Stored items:
-=-=-=-=-

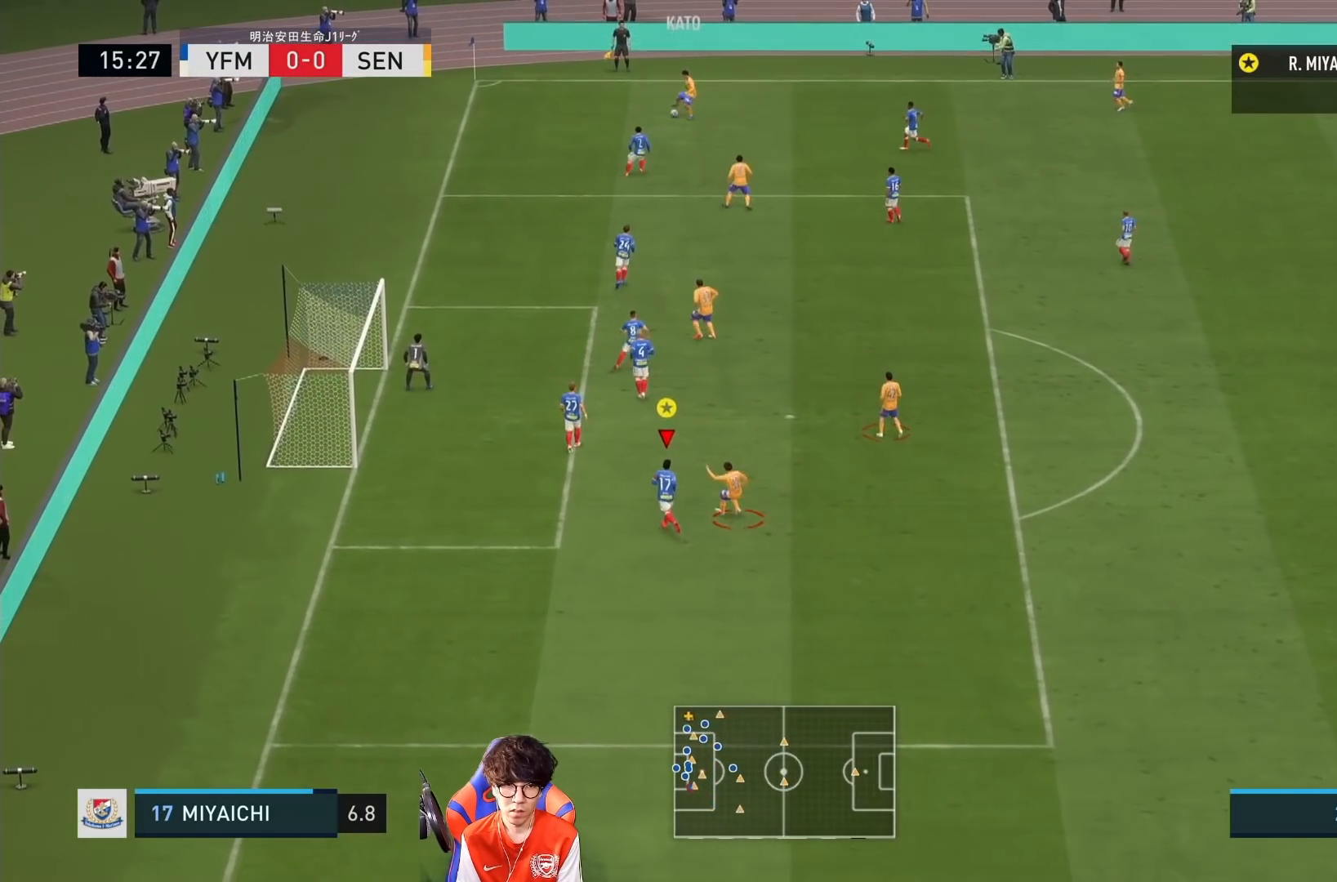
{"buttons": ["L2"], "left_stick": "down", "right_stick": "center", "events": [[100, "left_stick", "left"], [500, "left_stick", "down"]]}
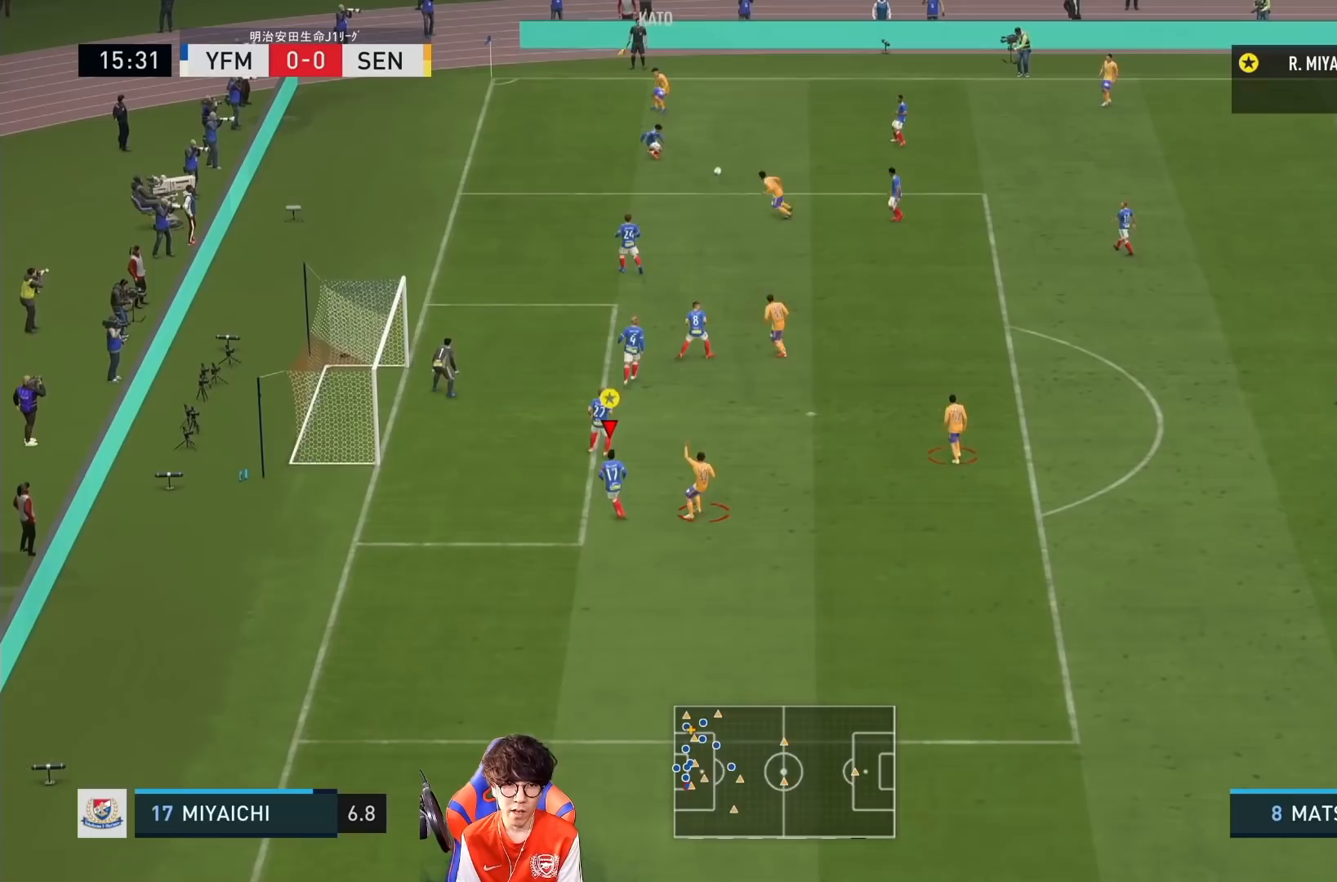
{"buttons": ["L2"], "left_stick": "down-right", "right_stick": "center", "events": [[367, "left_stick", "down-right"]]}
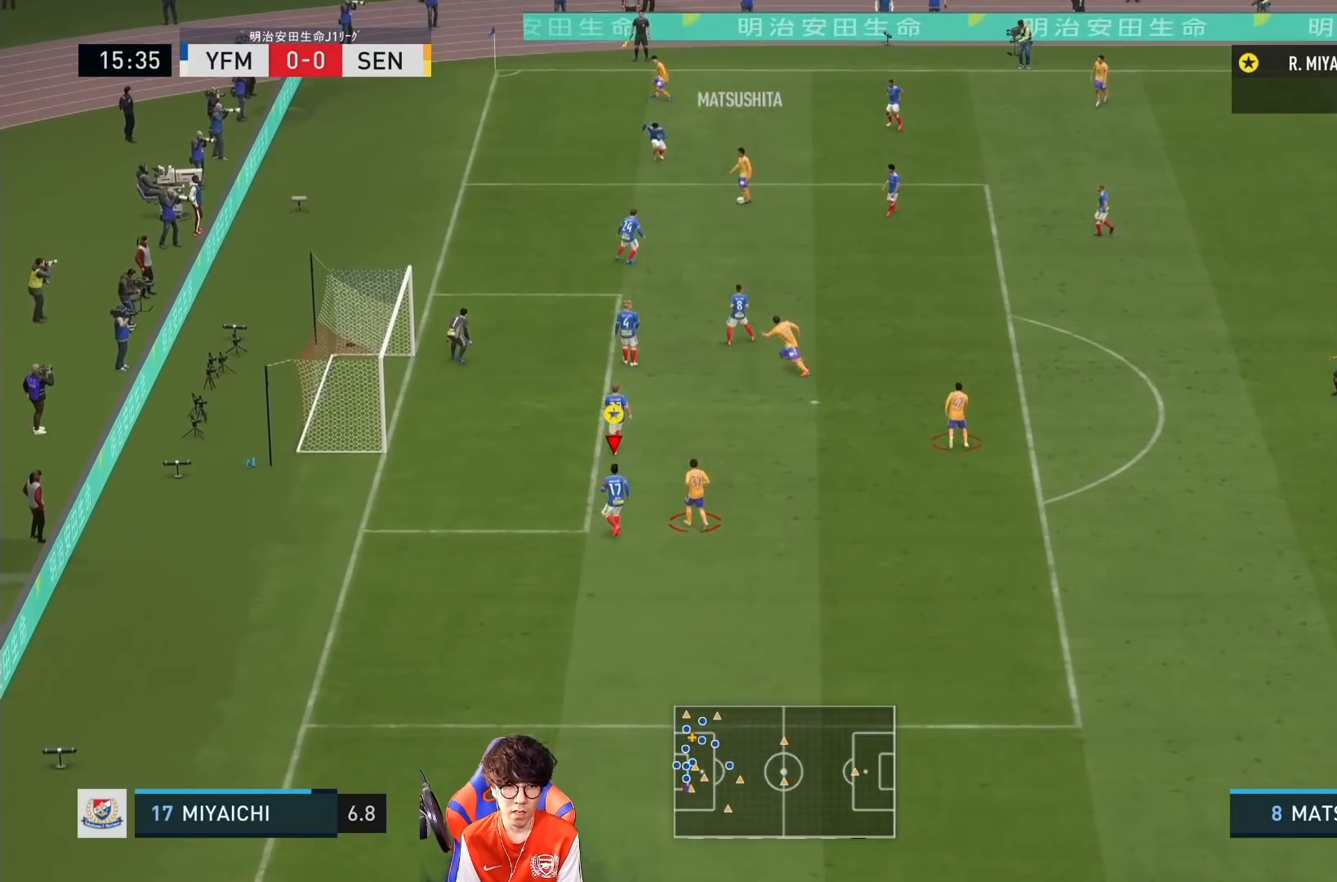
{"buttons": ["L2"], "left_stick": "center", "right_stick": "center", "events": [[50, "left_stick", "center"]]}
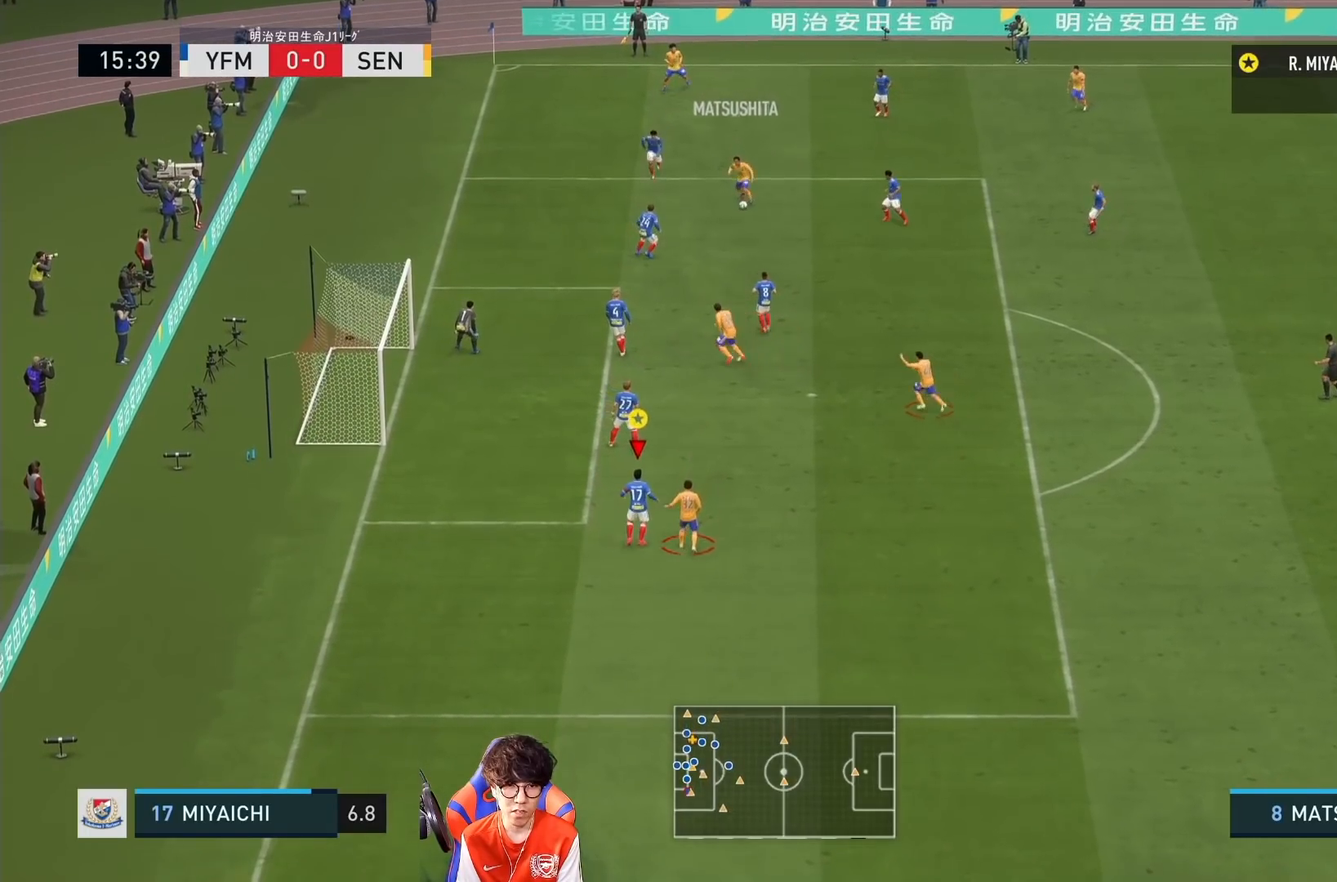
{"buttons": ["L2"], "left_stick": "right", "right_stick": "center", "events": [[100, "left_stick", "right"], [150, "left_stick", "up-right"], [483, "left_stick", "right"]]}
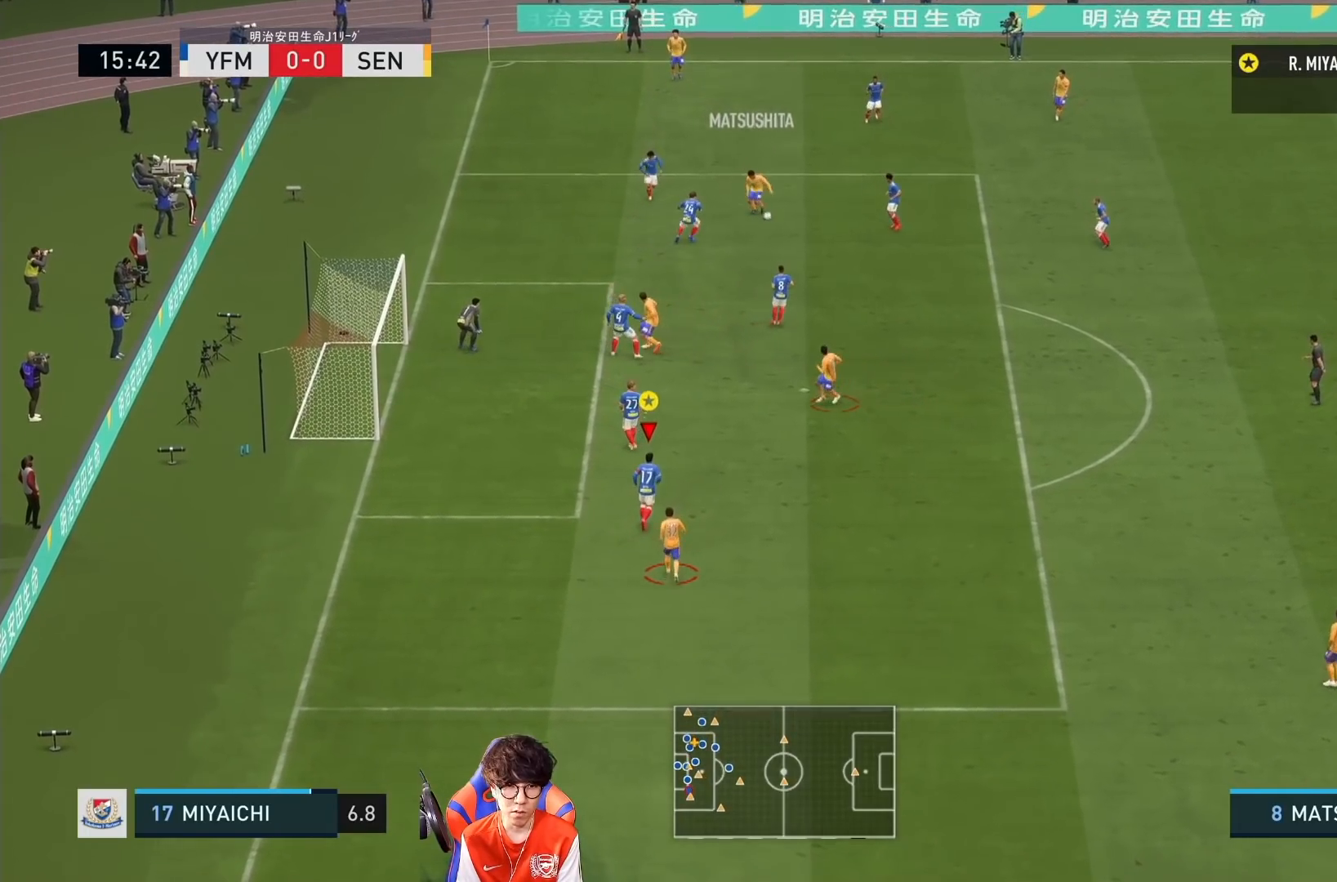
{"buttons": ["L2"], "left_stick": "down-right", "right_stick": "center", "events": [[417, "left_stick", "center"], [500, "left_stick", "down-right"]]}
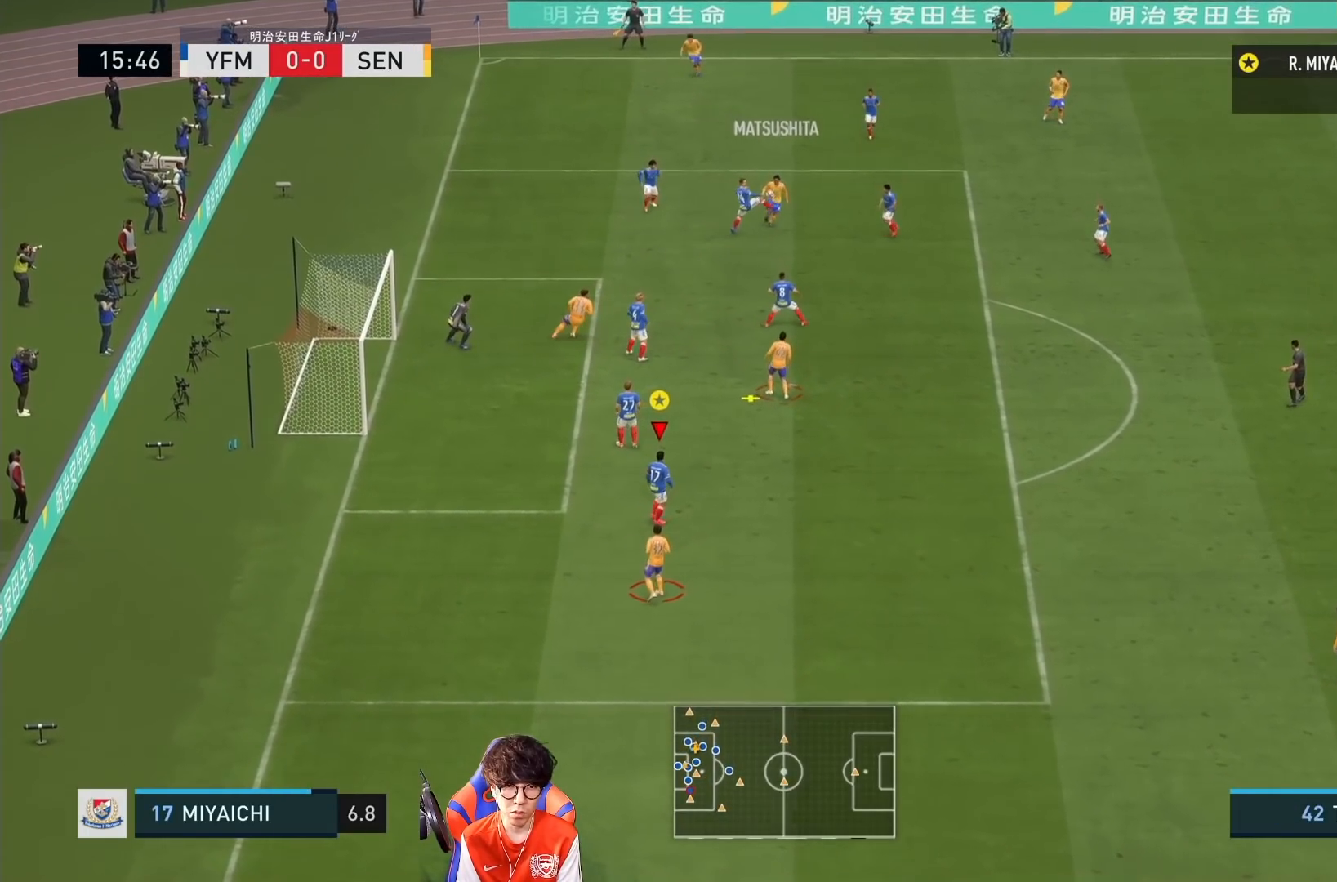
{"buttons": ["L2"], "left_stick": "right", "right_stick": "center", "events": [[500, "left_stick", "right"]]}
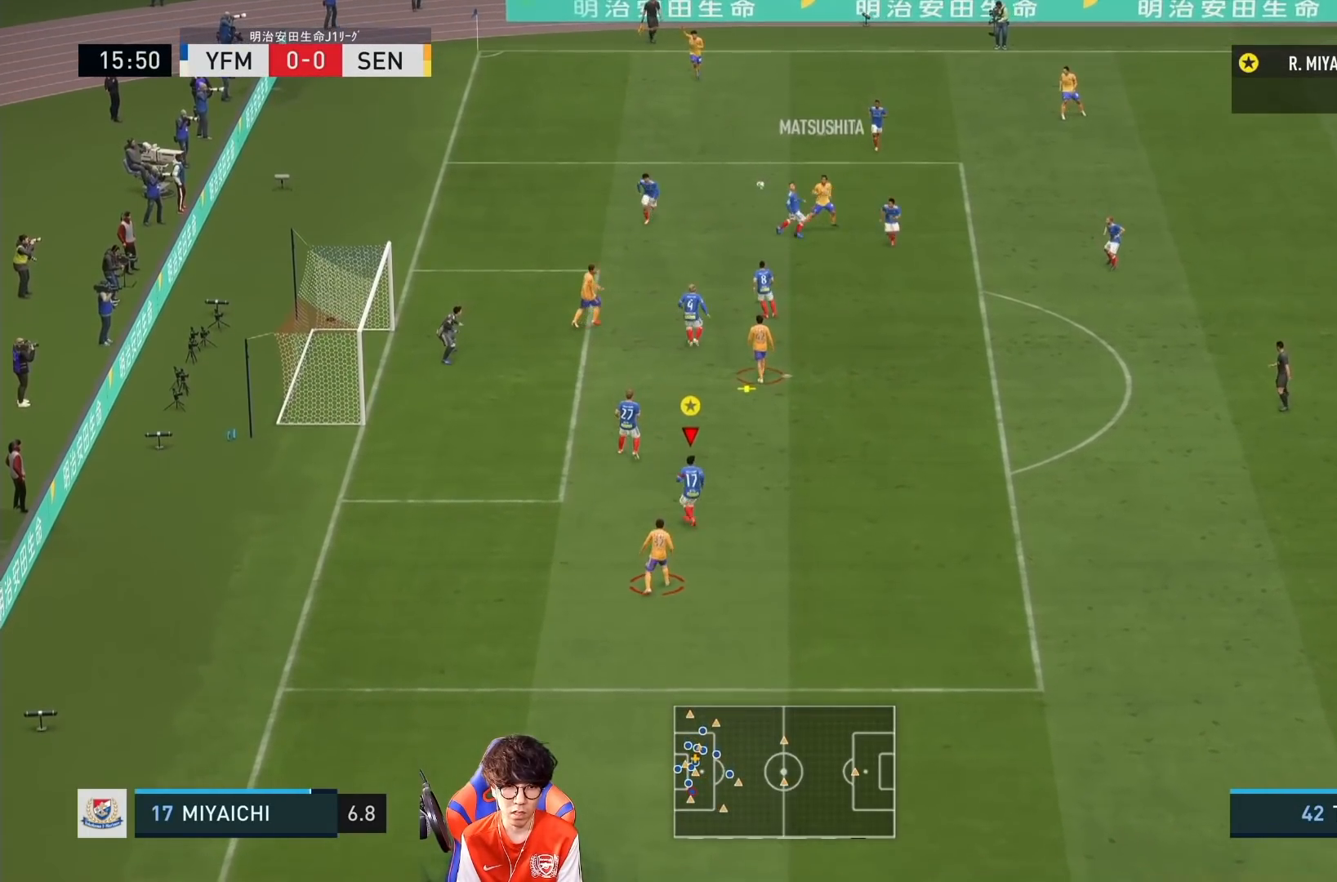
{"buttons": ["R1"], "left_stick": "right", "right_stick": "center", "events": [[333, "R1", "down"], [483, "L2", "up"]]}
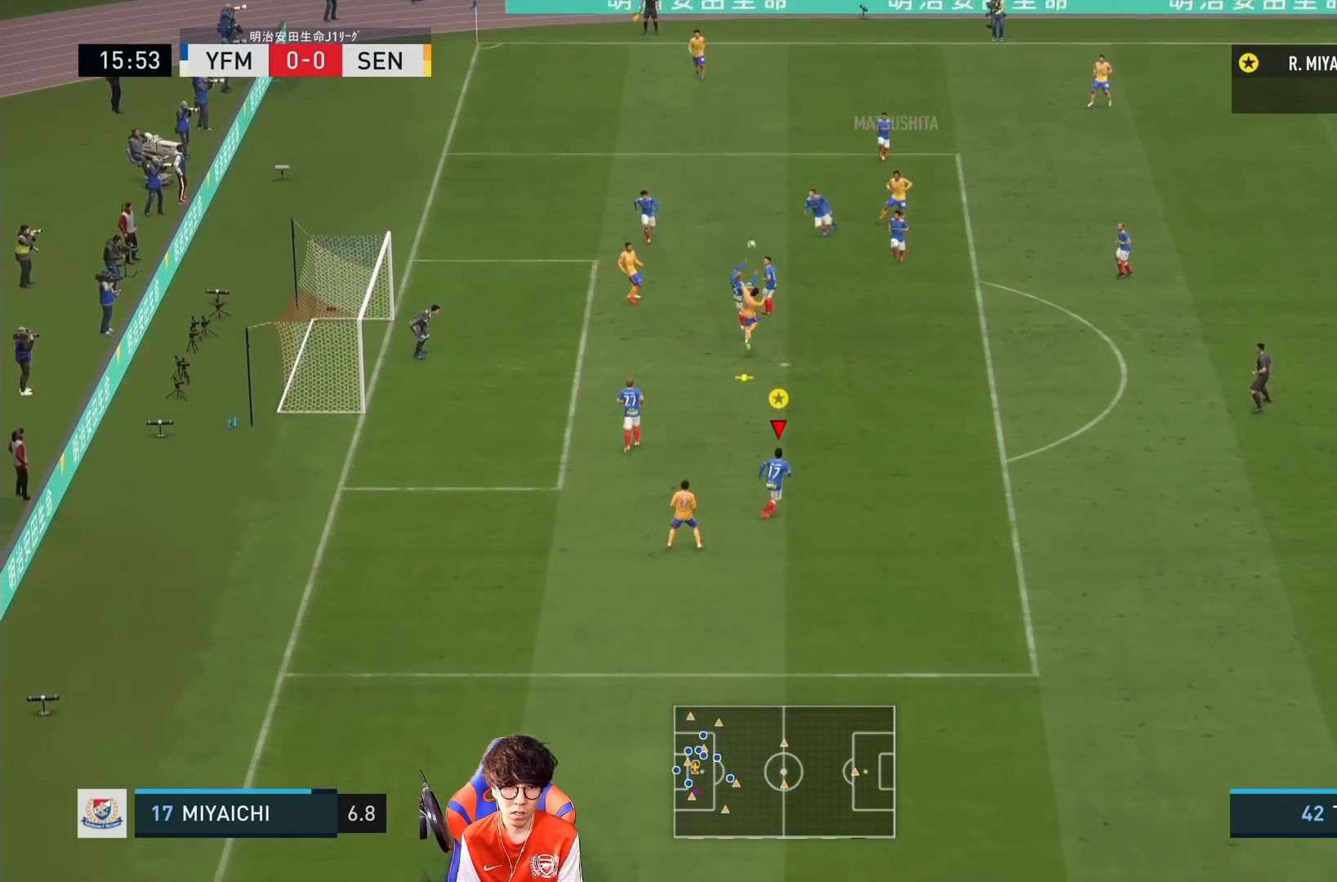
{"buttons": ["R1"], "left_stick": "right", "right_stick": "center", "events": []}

-=-=-=-=-

◆ EXERCISE DETAILS: Give back the data exactly, with no images.

◆ RESPONSE:
{"buttons": ["L2"], "left_stick": "down", "right_stick": "center", "events": [[100, "left_stick", "left"], [500, "left_stick", "down"]]}
{"buttons": ["L2"], "left_stick": "down-right", "right_stick": "center", "events": [[367, "left_stick", "down-right"]]}
{"buttons": ["L2"], "left_stick": "center", "right_stick": "center", "events": [[50, "left_stick", "center"]]}
{"buttons": ["L2"], "left_stick": "right", "right_stick": "center", "events": [[100, "left_stick", "right"], [150, "left_stick", "up-right"], [483, "left_stick", "right"]]}
{"buttons": ["L2"], "left_stick": "down-right", "right_stick": "center", "events": [[417, "left_stick", "center"], [500, "left_stick", "down-right"]]}
{"buttons": ["L2"], "left_stick": "right", "right_stick": "center", "events": [[500, "left_stick", "right"]]}
{"buttons": ["R1"], "left_stick": "right", "right_stick": "center", "events": [[333, "R1", "down"], [483, "L2", "up"]]}
{"buttons": ["R1"], "left_stick": "right", "right_stick": "center", "events": []}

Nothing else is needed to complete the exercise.